Supreme Court gives Native Americans jurisdiction over eastern half of Oklahoma

WASHINGTON – The Supreme Court ruled Thursday that the eastern half of Oklahoma can be considered Native American territory, a decision the state previously warned could create “civil, criminal and regulatory turmoil.”

The 5-4 decision was written by Associate Justice Neil Gorsuch and joined by the court’s four liberal justices. The justices were considering the issue for the second time after failing to decide a different case last year, when Gorsuch was recused and the court likely deadlocked.

The case concerned an appeal from Jimcy McGirt, a Native American, who claimed his state rape conviction from 1997 should be overturned because Oklahoma lacked jurisdiction. Congress, his lawyer Ian Gershengorn said, never properly terminated the reservation.

During oral arguments in May, the justices reached back to 1907 to determine whether Congress, using imprecise language, failed to disestablish the 1866 boundaries of the reservation.

If so, virtually half of Oklahoma – home to 1.8 million residents and including Tulsa, where President Donald Trump recently held a controversial campaign rally amid a global pandemic – would remain Native American territory. That means Native Americans are subject to federal, not state, laws.

Supreme Court Associate Justice Neil Gorsuch did not participate in the earlier Oklahoma case, presumably because he was involved while serving on the U.S. Court of Appeals for the 10th Circuit.

The state’s solicitor general, Mithun Mansinghani, warned that could require the release of more than 1,700 inmates. That didn’t sit well with several justices who feared a chaotic overhaul of long-decided criminal cases.

“What makes this case hard is that there have been hundreds, hundreds of prosecutions, some very heinous offenses of the state law.
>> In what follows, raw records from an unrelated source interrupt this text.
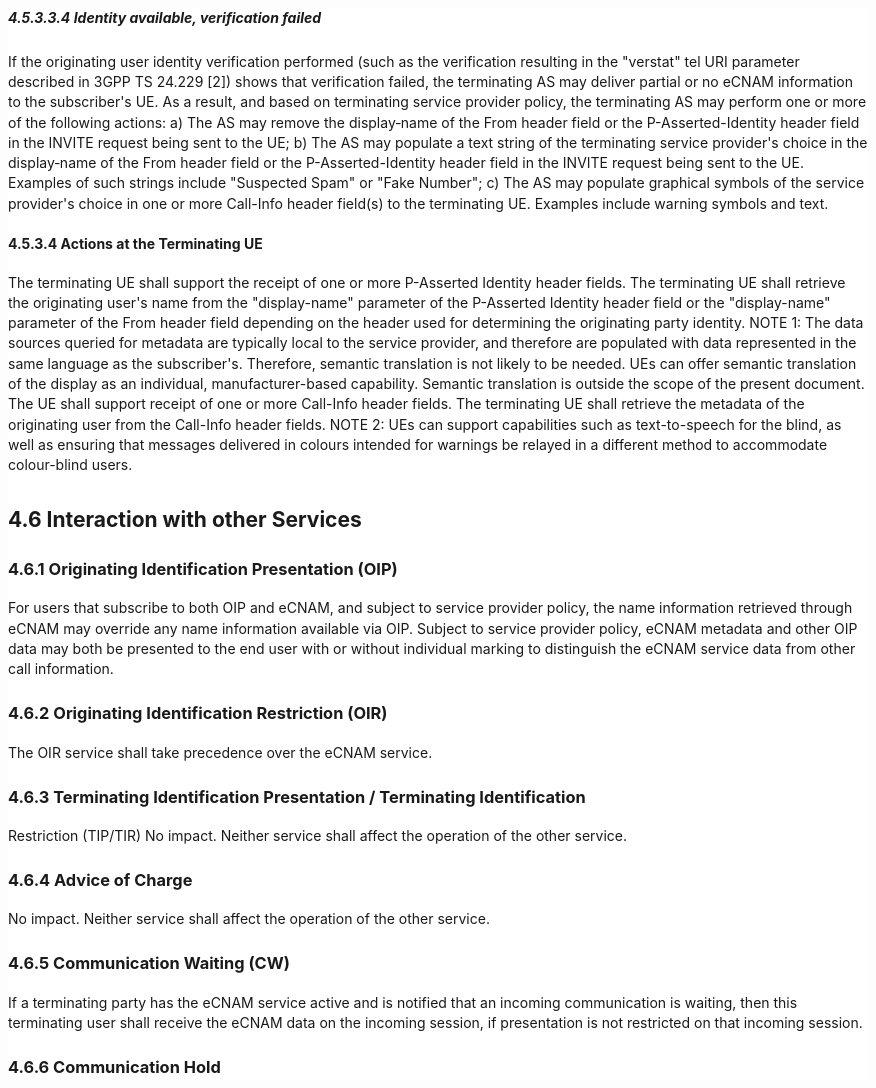 ##### 4.5.3.3.4 Identity available, verification failed
If the originating user identity verification performed (such as the
verification resulting in the \"verstat\" tel URI parameter described in 3GPP
TS 24.229 [2]) shows that verification failed, the terminating AS may deliver
partial or no eCNAM information to the subscriber\'s UE.
As a result, and based on terminating service provider policy, the terminating
AS may perform one or more of the following actions:
a) The AS may remove the display‑name of the From header field or the
P-Asserted-Identity header field in the INVITE request being sent to the UE;
b) The AS may populate a text string of the terminating service provider\'s
choice in the display‑name of the From header field or the P-Asserted-Identity
header field in the INVITE request being sent to the UE. Examples of such
strings include \"Suspected Spam\" or \"Fake Number\";
c) The AS may populate graphical symbols of the service provider\'s choice in
one or more Call-Info header field(s) to the terminating UE. Examples include
warning symbols and text.
#### 4.5.3.4 Actions at the Terminating UE
The terminating UE shall support the receipt of one or more P-Asserted
Identity header fields.
The terminating UE shall retrieve the originating user\'s name from the
\"display-name\" parameter of the P-Asserted Identity header field or the
\"display-name\" parameter of the From header field depending on the header
used for determining the originating party identity.
NOTE 1: The data sources queried for metadata are typically local to the
service provider, and therefore are populated with data represented in the
same language as the subscriber\'s. Therefore, semantic translation is not
likely to be needed. UEs can offer semantic translation of the display as an
individual, manufacturer-based capability. Semantic translation is outside the
scope of the present document.
The UE shall support receipt of one or more Call-Info header fields.
The terminating UE shall retrieve the metadata of the originating user from
the Call-Info header fields.
NOTE 2: UEs can support capabilities such as text-to-speech for the blind, as
well as ensuring that messages delivered in colours intended for warnings be
relayed in a different method to accommodate colour-blind users.
## 4.6 Interaction with other Services
### 4.6.1 Originating Identification Presentation (OIP)
For users that subscribe to both OIP and eCNAM, and subject to service
provider policy, the name information retrieved through eCNAM may override any
name information available via OIP.
Subject to service provider policy, eCNAM metadata and other OIP data may both
be presented to the end user with or without individual marking to distinguish
the eCNAM service data from other call information.
### 4.6.2 Originating Identification Restriction (OIR)
The OIR service shall take precedence over the eCNAM service.
### 4.6.3 Terminating Identification Presentation / Terminating Identification
Restriction (TIP/TIR)
No impact. Neither service shall affect the operation of the other service.
### 4.6.4 Advice of Charge
No impact. Neither service shall affect the operation of the other service.
### 4.6.5 Communication Waiting (CW)
If a terminating party has the eCNAM service active and is notified that an
incoming communication is waiting, then this terminating user shall receive
the eCNAM data on the incoming session, if presentation is not restricted on
that incoming session.
### 4.6.6 Communication Hold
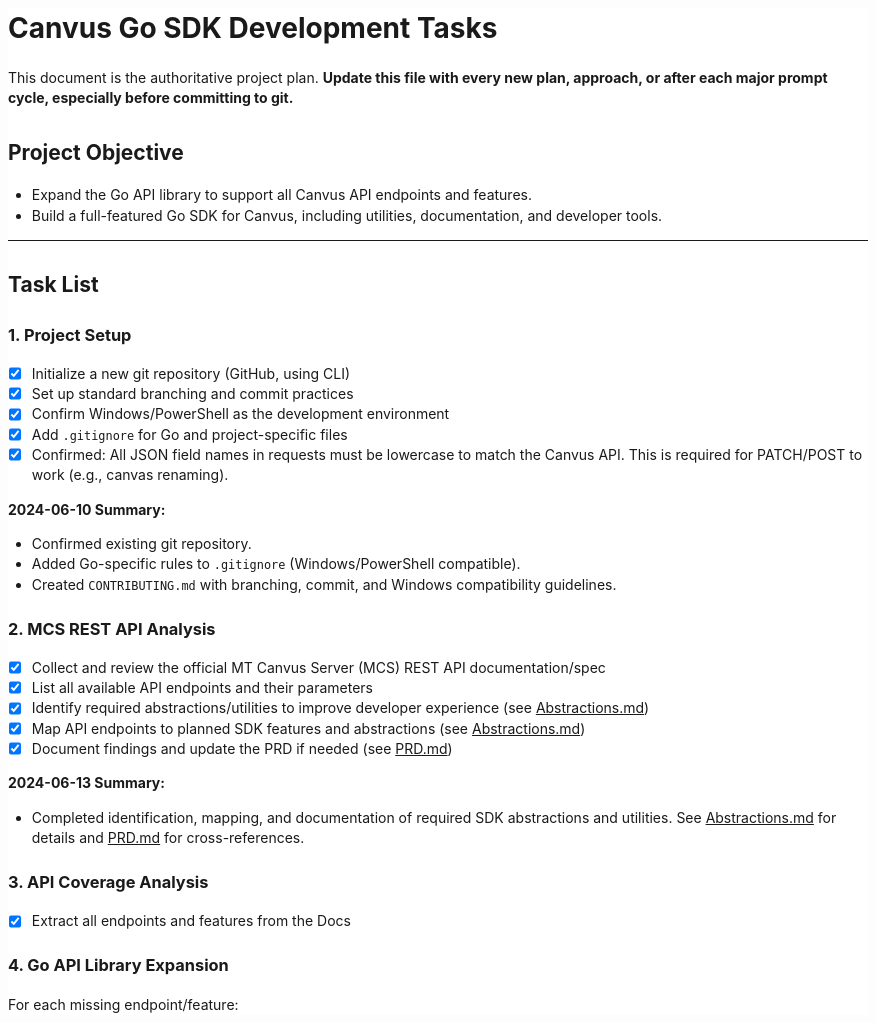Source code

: # Canvus Go SDK Development Tasks

This document is the authoritative project plan. **Update this file with every new plan, approach, or after each major prompt cycle, especially before committing to git.**

## Project Objective

- Expand the Go API library to support all Canvus API endpoints and features.
- Build a full-featured Go SDK for Canvus, including utilities, documentation, and developer tools.

---

## Task List

### 1. Project Setup

- [x] Initialize a new git repository (GitHub, using CLI)
- [x] Set up standard branching and commit practices
- [x] Confirm Windows/PowerShell as the development environment
- [x] Add `.gitignore` for Go and project-specific files
- [x] Confirmed: All JSON field names in requests must be lowercase to match the Canvus API. This is required for PATCH/POST to work (e.g., canvas renaming).

**2024-06-10 Summary:**

- Confirmed existing git repository.
- Added Go-specific rules to `.gitignore` (Windows/PowerShell compatible).
- Created `CONTRIBUTING.md` with branching, commit, and Windows compatibility guidelines.

### 2. MCS REST API Analysis

- [x] Collect and review the official MT Canvus Server (MCS) REST API documentation/spec
- [x] List all available API endpoints and their parameters
- [x] Identify required abstractions/utilities to improve developer experience (see [Abstractions.md](./Abstractions.md))
- [x] Map API endpoints to planned SDK features and abstractions (see [Abstractions.md](./Abstractions.md))
- [x] Document findings and update the PRD if needed (see [PRD.md](./PRD.md))

**2024-06-13 Summary:**

- Completed identification, mapping, and documentation of required SDK abstractions and utilities. See [Abstractions.md](./Abstractions.md) for details and [PRD.md](./PRD.md) for cross-references.

### 3. API Coverage Analysis

- [x] Extract all endpoints and features from the Docs

### 4. Go API Library Expansion

For each missing endpoint/feature:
On your view, they would all become undone,” Associate Justice Ruth Bader Ginsburg told Gershengorn.

“Won’t (residents) be surprised to learn that they are living on a reservation and that they are now subject to laws imposed by a body that is not accountable to them in any way?” Associate Justice Samuel Alito asked.

In the earlier case, the U.S. Court of Appeals for the 10th Circuit ruled the state lacked jurisdiction to prosecute a gruesome murder because it happened within 3 million acres belonging to the Muscogee (Creek) Nation. The ruling threatened more than 19 million acres in eastern Oklahoma once inhabited by five Native American tribes.

Yet many Oklahoma public officials, including Republican Rep. Tom Cole and former Democratic Gov. Brad Henry, urged the justices to rule in favor of the Native American tribes whose sovereignty they said has been good for the state.

“In one area after another – taxation, gaming, motor vehicle registration, law enforcement, and water rights – the Nations’ sovereignty within their reservations and the state’s recognition of that sovereignty have provided the framework for the negotiation of inter-governmental agreements that benefit all Oklahomans,” they said.

The Trump administration took the state’s side, telling the justices that Congress long ago broke up the Creek Nation’s lands, abolished its courts and set a timetable for the tribe’s dissolution.

Last year, 10 states from Maine to Texas to Montana warned that the boundaries of tribal lands have jurisdictional consequences there as well. They said a decision in the tribe’s favor “would be confusing and costly at best, and disastrous at worst,” affecting health and energy policy, environmental regulation, economic development and taxes.